YEAR	OFFENSE.TYPE	RACE	DEFENDANT.COUNT
2011	Aggravated Battery	Black	1
2011	Aggravated Battery With A Firearm	Black	1
2011	Aggravated DUI		2
2011	Aggravated DUI	Black	2
2011	Aggravated DUI	White [Hispanic or Latino]	2
2011	Aggravated Fleeing and Eluding	Black	1

unique_dispositions <- unique(df$DISPOSITION)
length(unique_dispositions)

## [1] 33

unique_dispositions[grepl('^Plea', unique_dispositions)]

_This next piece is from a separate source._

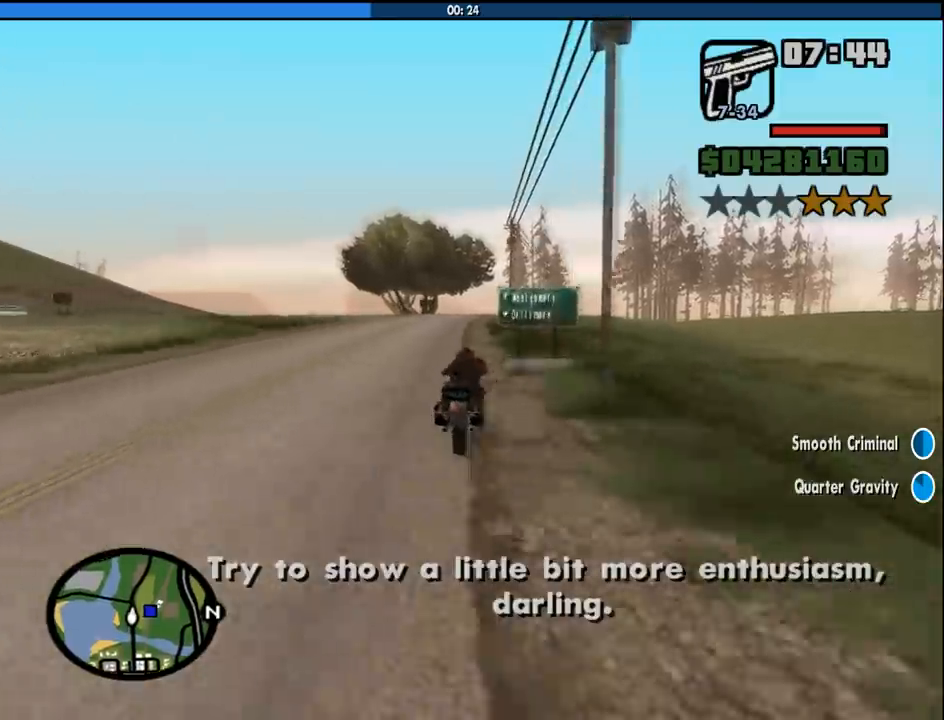
{"keys": ["2", "w"], "mouse": [], "events": [[16, "2", "up"], [66, "2", "down"], [150, "a", "up"], [150, "d", "down"], [200, "2", "up"], [250, "2", "down"], [350, "d", "up"], [400, "2", "up"], [433, "2", "down"], [433, "d", "down"], [483, "d", "up"]]}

## [1] Plea Of Guilty                   Plea of Guilty - Amended Charge
## [3] Plea of Guilty - Lesser Included Plea of Guilty But Mentally Ill
## 33 Levels:  BFW Case Dismissed Charge Rejected ... WOWI

As you can see from the first few rows of the table, we are working with aggregated counts of offenses, by year, offense type, disposition, and race. There are 33 different dispositions, some of which are very similar. Let's do a little preprocessing on the data to make it easier to work with. For our use case here, we're mostly interested in dispositions based on the particular offense type.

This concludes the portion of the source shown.